SMS lets you configure rules to enable or disable DHCP, DNS, NetBIOS, OS masquerading and shunning attackers. The process is simple. When we ran an NMAP probe with OS masquerading enabled, for example, the software identified the system as a Red Hat Linux station to trick attackers into trying Linux attacks against a Windows workstation. This feature will mislead script kiddies performing scans for hosts, but it won't guarantee complete security.

The server software provides two methods for establishing trusted applications: manual input or client-learned. Every time a client with a learning-enabled policy launches a new Internet program, it reports the file name, version number and MD5 hash to the server. You can then add the appropriate applications to the trusted list. In test environments, new applications can be added to the approved application list automatically, or the management server can send you an e-mail when a user runs a previously undiscovered application.

Application discovery is important in the initial configuration and testing phases of deployment. We had one big complaint about the way the product accomplishes this. The server cannot dictate the components' MD5 hashes. Instead, these hashes are computed on the end node. Although this technique makes diverse environments easier to administer, it also necessitates installation on clean systems. If you install the firewall on a system that's already compromised, the firewall won't catch the Trojan. You can, however, dictate and require the executable's hash to come from the server. In other words, you can require iexplore.exe to have a certain MD5 hash, but the system DLL hashes cannot be centrally defined. Integrated antivirus and intrusion-detection support should catch any stragglers.

Sygate's is also the only product that lets you create multiple policies based on the user's location or tasks. For example, you can have one policy for local users, another for those connecting via VPN, and a third policy for wireless users. You can set policies based on MAC (Media Access Control) addresses, IP addresses, network adapters, VPN adapters, applications and time of day.

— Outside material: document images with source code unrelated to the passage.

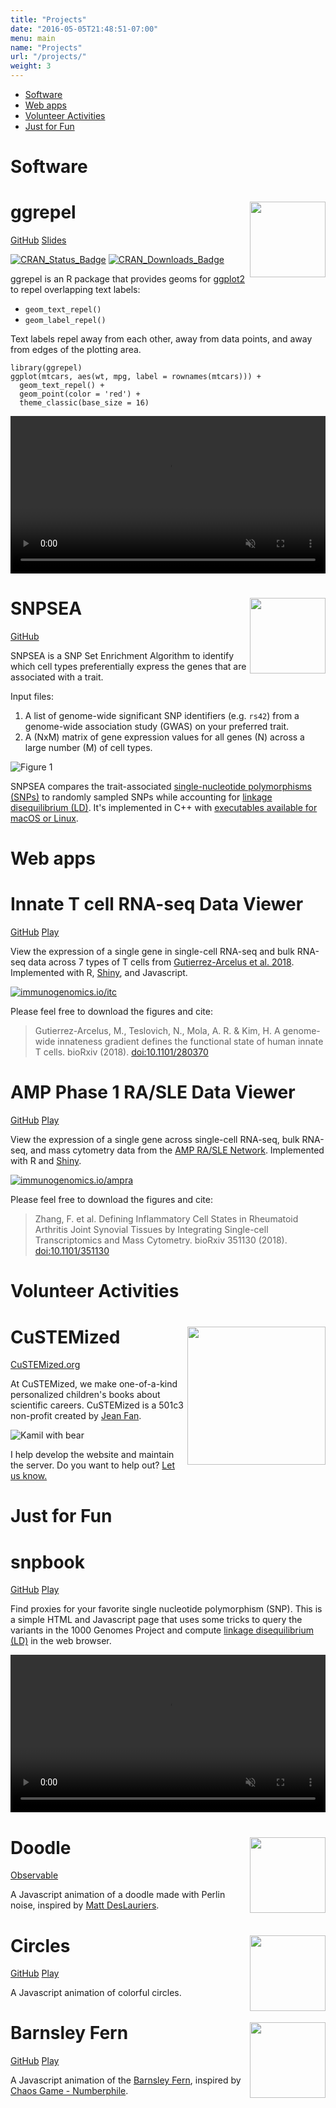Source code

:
 ```yaml
---
title: "Projects"
date: "2016-05-05T21:48:51-07:00"
menu: main
name: "Projects"
url: "/projects/"
weight: 3
---
```


<ul>
<li><a href="#software">Software</a></li>
<li><a href="#apps">Web apps</a></li>
<li><a href="#volunteer">Volunteer Activities</a></li>
<li><a href="#fun">Just for Fun</a></li>
</ul>


<h1 id="software">Software</h1>

<div id="ggrepel" class="ba br3 b--black-10 pa3 mb3">

<h1 class="mt0">ggrepel <img src="/images/ggrepel-logo.svg" width="121px" align="right"></h1>

<p>
<a class="f5 fw5 link br-pill ba b--black-10 hvr-shadow ph3 pv2 mb2 dib near-black" target="_blank" href="https://github.com/slowkow/ggrepel"><i class="fab fa-github"></i> GitHub</a>
<a class="f5 fw5 link br-pill ba b--black-10 hvr-shadow ph3 pv2 mb2 dib near-black" target="_blank" href="https://slowkow.com/ggrepel"><i class="fas fa-chalkboard-teacher"></i> Slides</a>
</p>

<p>
<a class="dib" target="_blank" href="https://CRAN.R-project.org/package=ggrepel"><img src="https://www.r-pkg.org/badges/version/ggrepel?color=blue" alt="CRAN_Status_Badge"></a>
<a class="dib" target="_blank" href="https://www.r-pkg.org/pkg/ggrepel"><img src="https://cranlogs.r-pkg.org/badges/grand-total/ggrepel?color=blue" alt="CRAN_Downloads_Badge"></a>
</p>

<p>ggrepel is an R package that provides geoms for <a target="_blank" href="https://ggplot2.tidyverse.org/">ggplot2</a> to repel overlapping text labels:</p>

<ul>
<li><code>geom_text_repel()</code></li>
<li><code>geom_label_repel()</code></li>
</ul>

<p>Text labels repel away from each other, away from data points, and away
from edges of the plotting area.</p>

<pre><code class="r hljs"><span class="hljs-keyword">library</span>(ggrepel)
ggplot(mtcars, aes(wt, mpg, label = rownames(mtcars))) +
<span style="display:inline-block;width:100%;" class="bg-light-yellow">  geom_text_repel() +</span>
  geom_point(color = <span class="hljs-string">'red'</span>) +
  theme_classic(base_size = <span class="hljs-number">16</span>)
</code></pre>

<div class="db center tc w-70 figure">
<video src="https://slowkow.com/ggrepel/index_files/animation.mp4" style="width:100%;" type="video/mp4" muted="" autoplay="" loop=""></video>
</div>
</div>

<div id="snpsea" class="ba br3 b--black-10 pa3 mb3">

<h1 class="mt0">SNPSEA <img src="/images/snpsea-logo.svg" width="121px" align="right"></h1>

<a class="f5 fw5 link br-pill ba b--black-10 hvr-shadow ph3 pv2 mb2 dib near-black" target="_blank" href="https://github.com/slowkow/snpsea"><i class="fab fa-github"></i> GitHub</a>

<p>
SNPSEA is a SNP Set Enrichment Algorithm to identify which cell types
preferentially express the genes that are associated with a trait.
</p

<p>
Input files:
<ol>
<li>A list of genome-wide significant SNP identifiers (e.g. <code>rs42</code>) from a genome-wide association study (GWAS) on your preferred trait.</li>
<li>A (NxM) matrix of gene expression values for all genes (N) across a large number (M) of cell types.</li>
</ol>
</p>

<div class="mw6 center"><img class="figure" class="figure" src="/images/slowikowski2014.png" alt="Figure 1"></img></div>

<p>
SNPSEA compares the trait-associated <a target="_blank" href="https://en.wikipedia.org/wiki/Single-nucleotide_polymorphism">single-nucleotide polymorphisms (SNPs)</a> to randomly sampled SNPs while
accounting for <a target="_blank" href="https://en.wikipedia.org/wiki/Linkage_disequilibrium">linkage disequilibrium (LD)</a>.
It's implemented in C++ with <a target="_blank" href="https://github.com/slowkow/snpsea/releases">executables available for macOS or Linux</a>.
</p>


</div>

<h1 id="apps">Web apps</h1>

<div class="ba br3 b--black-10 pa3 mb3">

<h1 class="mt0">Innate T cell RNA-seq Data Viewer</h1>

<p>
<a class="f5 fw5 link br-pill ba b--black-10 hvr-shadow ph3 pv2 mb2 dib near-black" target="_blank" href="https://github.com/immunogenomics/itcviewer"><i class="fab fa-github"></i> GitHub</a>
<a class="f5 fw5 link br-pill ba b--black-10 hvr-shadow ph3 pv2 mb2 dib near-black" target="_blank" href="https://immunogenomics.io/itc"><i class="fas fa-rocket"></i> Play</a>
</p>

<div class="mw8 center cf">
  <div class="fl w-50">
  <p>
  View the expression of a single gene in single-cell RNA-seq and bulk RNA-seq
  data across 7 types of T cells from <a target="_blank" href="https://doi.org/10.1101/280370">Gutierrez-Arcelus et al. 2018</a>. Implemented with R, <a target="_blank" href="https://shiny.rstudio.com/">Shiny</a>, and Javascript.
  </p>
  </div>
<a target="_blank" href="https://immunogenomics.io/itc">
  <div class="ml4 ml4-m ml5-l fl w-30">
  <img class="figure" src="/images/immunogenomics-itc.jpg" alt="immunogenomics.io/itc"></img>
  </div>
</a>
</div>

<p>Please feel free to download the figures and cite: <blockquote>Gutierrez-Arcelus, M., Teslovich, N., Mola, A. R. & Kim, H. A genome-wide innateness gradient defines the functional state of human innate T cells. bioRxiv (2018). <a target="_blank" href="https://doi.org/10.1101/280370">doi:10.1101/280370</a></blockquote></p>

</div>

<div class="ba br3 b--black-10 pa3 mb3">

<h1 class="mt0">AMP Phase 1 RA/SLE Data Viewer</h1>

<p>
<a class="f5 fw5 link br-pill ba b--black-10 hvr-shadow ph3 pv2 mb2 dib near-black" target="_blank" href="https://github.com/immunogenomics/amp_phase1_ra_viewer"><i class="fab fa-github"></i> GitHub</a>
<a class="f5 fw5 link br-pill ba b--black-10 hvr-shadow ph3 pv2 mb2 dib near-black" target="_blank" href="https://immunogenomics.io/ampra"><i class="fas fa-rocket"></i> Play</a>
</p>

<!--
<div class="mw8 center cf">
  <div class="fl w-20">
<p>
View the expression of a single gene across single-cell RNA-seq, bulk RNA-seq, and mass cytometry
data from the <a target="_blank" href="https://fnih.org/what-we-do/programs/amp-ra-sle">AMP RA/SLE Network</a>. Implemented with R and <a target="_blank" href="https://shiny.rstudio.com/">Shiny</a>.
</p>
  </div>
<a target="_blank" href="https://immunogenomics.io/ampra">
  <div class="ml4 ml5-l fl w-20">
  <img class="figure" src="/images/immunogenomics-ampra-home.jpg" alt="immunogenomics.io/ampra"></img>
  </div>
  <div class="ml4 ml5-l fl w-20">
  <img class="figure" src="/images/immunogenomics-ampra-data-viewer.jpg" alt="immunogenomics.io/ampra"></img>
  </div>
</a>
</div>
-->

<div class="mw8 center cf">
  <div class="fl w-50">
  <p>
  View the expression of a single gene across single-cell RNA-seq, bulk RNA-seq, and mass cytometry
  data from the <a target="_blank" href="https://fnih.org/what-we-do/programs/amp-ra-sle">AMP RA/SLE Network</a>. Implemented with R and <a target="_blank" href="https://shiny.rstudio.com/">Shiny</a>.
  </p>
  </div>
<a target="_blank" href="https://immunogenomics.io/ampra">
  <div class="ml4 ml4-m ml5-l fl w-30">
  <img class="figure" src="/images/immunogenomics-ampra-data-viewer.jpg" alt="immunogenomics.io/ampra"></img>
  </div>
</a>
</div>

<p>Please feel free to download the figures and cite: <blockquote>Zhang, F. et al. Defining Inflammatory Cell States in Rheumatoid Arthritis Joint Synovial Tissues by Integrating Single-cell Transcriptomics and Mass Cytometry. bioRxiv 351130 (2018). <a target="_blank" href="https://doi.org/10.1101/351130">doi:10.1101/351130</a></blockquote></p>

</div>

<h1 id="volunteer">Volunteer Activities</h1>

<div id="custemized" class="ba br3 b--black-10 pa3 mb3">

<h1 class="mt0">CuSTEMized<img src="https://custemized.org/img/logo.svg" width="221px" align="right"></h1>

<a class="f5 fw5 link br-pill ba b--black-10 hvr-shadow ph3 pv2 mb2 dib near-black" target="_blank" href="https://github.com/slowkow/circles"><i class="fas fa-external-link-alt"></i> CuSTEMized.org</a>

<p>
At CuSTEMized, we make one-of-a-kind personalized children's books about scientific careers.
CuSTEMized is a 501c3 non-profit created by <a target="_blank" href="https://jef.works">Jean
Fan</a>.</p>

<div class="mw6 center"><img src="https://custemized.org/img/team/kamil.png" alt="Kamil with bear"></img></div>

<p>I help develop the website and maintain the server. Do you want to help out? <a target="_blank" href="https://custemized.org/volunteer">Let us know.</a></p>

</div>

<h1 id="fun">Just for Fun</h1>

<div id="snpbook" class="ba br3 b--black-10 pa3 mb3">

<h1 class="mt0">snpbook</h1>

<a class="f5 fw5 link br-pill ba b--black-10 hvr-shadow ph3 pv2 mb2 dib near-black" target="_blank" href="https://github.com/slowkow/snpbook"><i class="fab fa-github"></i> GitHub</a>
<a class="f5 fw5 link br-pill ba b--black-10 hvr-shadow ph3 pv2 mb2 dib near-black" target="_blank" href="https://slowkow.github.io/snpbook"><i class="fas fa-rocket"></i> Play</a>

<p>
Find proxies for your favorite single nucleotide polymorphism (SNP). This is a
simple HTML and Javascript page that uses some tricks to query the variants in
the 1000 Genomes Project and compute <a
target="_blank" href="https://en.wikipedia.org/wiki/Linkage_disequilibrium">linkage
disequilibrium (LD)</a> in the web browser.
</p>

<div class="db center tc w-70 figure">
<video src="/images/snpbook.mp4" style="width:100%;" type="video/mp4" muted="" autoplay="" loop=""></video>
</div>

</div>

<div id="doodle" class="ba br3 b--black-10 pa3 mb3">

<h1 class="mt0">Doodle<img src="/images/doodle.jpg" width="121px" align="right"></h1>

<a class="f5 fw5 link br-pill ba b--black-10 hvr-shadow ph3 pv2 mb2 dib near-black" target="_blank" href="https://beta.observablehq.com/@slowkow/animated-doodle"><i class="fas fa-rocket"></i> Observable</a>

<p>
A Javascript animation of a doodle made with Perlin noise, inspired by <a target="_blank" href="https://www.mattdesl.com/">Matt DesLauriers</a>.
</p>

</div>

<div id="circles" class="ba br3 b--black-10 pa3 mb3">

<h1 class="mt0">Circles<img src="/images/circles.jpg" width="121px" align="right"></h1>

<a class="f5 fw5 link br-pill ba b--black-10 hvr-shadow ph3 pv2 mb2 dib near-black" target="_blank" href="https://github.com/slowkow/circles"><i class="fab fa-github"></i> GitHub</a>
<a class="f5 fw5 link br-pill ba b--black-10 hvr-shadow ph3 pv2 mb2 dib near-black" target="_blank" href="https://slowkow.github.io/circles"><i class="fas fa-rocket"></i> Play</a>

<p>
A Javascript animation of colorful circles.
</p>

</div>

<div id="fern" class="ba br3 b--black-10 pa3 mb3">

<h1 class="mt0">Barnsley Fern<img src="/images/fern.jpg" width="121px" align="right"></h1>

<a class="f5 fw5 link br-pill ba b--black-10 hvr-shadow ph3 pv2 mb2 dib near-black" target="_blank" href="https://github.com/slowkow/fern"><i class="fab fa-github"></i> GitHub</a>
<a class="f5 fw5 link br-pill ba b--black-10 hvr-shadow ph3 pv2 mb2 dib near-black" target="_blank" href="https://slowkow.github.io/fern"><i class="fas fa-rocket"></i> Play</a>

<p>
A Javascript animation of the <a target="_blank" href="https://en.wikipedia.org/wiki/Barnsley_fern">Barnsley Fern</a>, inspired by <i class="fab fa-youtube"></i> <a target="_blank" href="https://youtu.be/kbKtFN71Lfs">Chaos Game - Numberphile</a>.
</p>

</div>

Sygate's report generation isn't as robust as ISS's: You can't drill too deeply into Sygate's graphs. Each rule, for example, can be assigned a severity on a scale from zero to 15. We created a rule that said running telnet.exe would produce a critical flag. After executing telnet on a client machine, we sorted the security log by severity. Our telnet violation appeared at the top. You can create line, bar and pie charts showing IPs, protocols, time, application or severity of attacks, but you can't take the reporting much further.